— Task details —
Can you rewrite all of the entries below with "bare number" changed to "plain number" everywhere it occurs and nothing else altered?
----- Provided data
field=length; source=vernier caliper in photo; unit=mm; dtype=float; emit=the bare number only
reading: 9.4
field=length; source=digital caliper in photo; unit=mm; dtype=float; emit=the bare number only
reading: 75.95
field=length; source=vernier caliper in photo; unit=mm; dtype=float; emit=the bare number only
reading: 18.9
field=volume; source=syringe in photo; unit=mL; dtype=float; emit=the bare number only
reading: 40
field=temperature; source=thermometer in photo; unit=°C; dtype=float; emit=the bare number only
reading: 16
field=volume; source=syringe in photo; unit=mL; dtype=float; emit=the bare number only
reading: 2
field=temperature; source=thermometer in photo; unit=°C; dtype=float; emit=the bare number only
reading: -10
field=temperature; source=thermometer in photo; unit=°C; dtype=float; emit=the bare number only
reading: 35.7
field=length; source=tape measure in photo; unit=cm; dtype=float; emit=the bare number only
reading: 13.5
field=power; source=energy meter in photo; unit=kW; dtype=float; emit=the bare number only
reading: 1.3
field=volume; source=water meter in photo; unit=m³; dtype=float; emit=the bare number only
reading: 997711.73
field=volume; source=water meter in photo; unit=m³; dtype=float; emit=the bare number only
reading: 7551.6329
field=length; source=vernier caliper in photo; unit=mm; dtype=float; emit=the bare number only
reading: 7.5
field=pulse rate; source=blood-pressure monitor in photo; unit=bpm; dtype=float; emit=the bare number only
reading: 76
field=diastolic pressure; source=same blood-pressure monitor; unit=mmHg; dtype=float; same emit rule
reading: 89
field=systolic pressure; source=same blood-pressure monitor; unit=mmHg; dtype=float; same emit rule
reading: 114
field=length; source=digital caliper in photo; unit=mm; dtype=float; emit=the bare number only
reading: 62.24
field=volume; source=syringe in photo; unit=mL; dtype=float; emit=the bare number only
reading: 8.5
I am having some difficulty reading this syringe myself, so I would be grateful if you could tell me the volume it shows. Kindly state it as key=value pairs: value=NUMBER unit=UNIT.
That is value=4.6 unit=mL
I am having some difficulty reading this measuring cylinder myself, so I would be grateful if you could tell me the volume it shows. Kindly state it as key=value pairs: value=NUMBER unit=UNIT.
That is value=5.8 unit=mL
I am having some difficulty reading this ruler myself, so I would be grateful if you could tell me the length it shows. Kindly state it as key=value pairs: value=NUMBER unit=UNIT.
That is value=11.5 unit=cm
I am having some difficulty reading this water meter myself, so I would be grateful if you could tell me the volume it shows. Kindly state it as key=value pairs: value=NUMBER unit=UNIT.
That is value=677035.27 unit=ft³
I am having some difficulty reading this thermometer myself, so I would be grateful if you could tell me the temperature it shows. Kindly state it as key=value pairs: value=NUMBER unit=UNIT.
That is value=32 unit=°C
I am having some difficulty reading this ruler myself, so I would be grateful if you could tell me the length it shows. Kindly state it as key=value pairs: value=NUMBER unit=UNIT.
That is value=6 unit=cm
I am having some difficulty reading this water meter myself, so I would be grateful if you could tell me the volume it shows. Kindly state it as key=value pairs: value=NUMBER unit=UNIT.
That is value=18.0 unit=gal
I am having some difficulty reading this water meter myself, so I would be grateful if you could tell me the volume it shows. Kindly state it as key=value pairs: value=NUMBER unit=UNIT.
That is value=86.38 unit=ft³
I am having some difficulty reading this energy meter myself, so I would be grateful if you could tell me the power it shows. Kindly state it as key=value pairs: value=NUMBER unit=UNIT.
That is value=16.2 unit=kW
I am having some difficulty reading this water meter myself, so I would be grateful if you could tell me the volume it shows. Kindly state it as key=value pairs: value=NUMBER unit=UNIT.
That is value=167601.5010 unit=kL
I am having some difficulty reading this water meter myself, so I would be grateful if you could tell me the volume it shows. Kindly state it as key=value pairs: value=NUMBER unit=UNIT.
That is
----------
— Solution below —
field=length; source=vernier caliper in photo; unit=mm; dtype=float; emit=the plain number only
reading: 9.4
field=length; source=digital caliper in photo; unit=mm; dtype=float; emit=the plain number only
reading: 75.95
field=length; source=vernier caliper in photo; unit=mm; dtype=float; emit=the plain number only
reading: 18.9
field=volume; source=syringe in photo; unit=mL; dtype=float; emit=the plain number only
reading: 40
field=temperature; source=thermometer in photo; unit=°C; dtype=float; emit=the plain number only
reading: 16
field=volume; source=syringe in photo; unit=mL; dtype=float; emit=the plain number only
reading: 2
field=temperature; source=thermometer in photo; unit=°C; dtype=float; emit=the plain number only
reading: -10
field=temperature; source=thermometer in photo; unit=°C; dtype=float; emit=the plain number only
reading: 35.7
field=length; source=tape measure in photo; unit=cm; dtype=float; emit=the plain number only
reading: 13.5
field=power; source=energy meter in photo; unit=kW; dtype=float; emit=the plain number only
reading: 1.3
field=volume; source=water meter in photo; unit=m³; dtype=float; emit=the plain number only
reading: 997711.73
field=volume; source=water meter in photo; unit=m³; dtype=float; emit=the plain number only
reading: 7551.6329
field=length; source=vernier caliper in photo; unit=mm; dtype=float; emit=the plain number only
reading: 7.5
field=pulse rate; source=blood-pressure monitor in photo; unit=bpm; dtype=float; emit=the plain number only
reading: 76
field=diastolic pressure; source=same blood-pressure monitor; unit=mmHg; dtype=float; same emit rule
reading: 89
field=systolic pressure; source=same blood-pressure monitor; unit=mmHg; dtype=float; same emit rule
reading: 114
field=length; source=digital caliper in photo; unit=mm; dtype=float; emit=the plain number only
reading: 62.24
field=volume; source=syringe in photo; unit=mL; dtype=float; emit=the plain number only
reading: 8.5
I am having some difficulty reading this syringe myself, so I would be grateful if you could tell me the volume it shows. Kindly state it as key=value pairs: value=NUMBER unit=UNIT.
That is value=4.6 unit=mL
I am having some difficulty reading this measuring cylinder myself, so I would be grateful if you could tell me the volume it shows. Kindly state it as key=value pairs: value=NUMBER unit=UNIT.
That is value=5.8 unit=mL
I am having some difficulty reading this ruler myself, so I would be grateful if you could tell me the length it shows. Kindly state it as key=value pairs: value=NUMBER unit=UNIT.
That is value=11.5 unit=cm
I am having some difficulty reading this water meter myself, so I would be grateful if you could tell me the volume it shows. Kindly state it as key=value pairs: value=NUMBER unit=UNIT.
That is value=677035.27 unit=ft³
I am having some difficulty reading this thermometer myself, so I would be grateful if you could tell me the temperature it shows. Kindly state it as key=value pairs: value=NUMBER unit=UNIT.
That is value=32 unit=°C
I am having some difficulty reading this ruler myself, so I would be grateful if you could tell me the length it shows. Kindly state it as key=value pairs: value=NUMBER unit=UNIT.
That is value=6 unit=cm
I am having some difficulty reading this water meter myself, so I would be grateful if you could tell me the volume it shows. Kindly state it as key=value pairs: value=NUMBER unit=UNIT.
That is value=18.0 unit=gal
I am having some difficulty reading this water meter myself, so I would be grateful if you could tell me the volume it shows. Kindly state it as key=value pairs: value=NUMBER unit=UNIT.
That is value=86.38 unit=ft³
I am having some difficulty reading this energy meter myself, so I would be grateful if you could tell me the power it shows. Kindly state it as key=value pairs: value=NUMBER unit=UNIT.
That is value=16.2 unit=kW
I am having some difficulty reading this water meter myself, so I would be grateful if you could tell me the volume it shows. Kindly state it as key=value pairs: value=NUMBER unit=UNIT.
That is value=167601.5010 unit=kL
I am having some difficulty reading this water meter myself, so I would be grateful if you could tell me the volume it shows. Kindly state it as key=value pairs: value=NUMBER unit=UNIT.
That is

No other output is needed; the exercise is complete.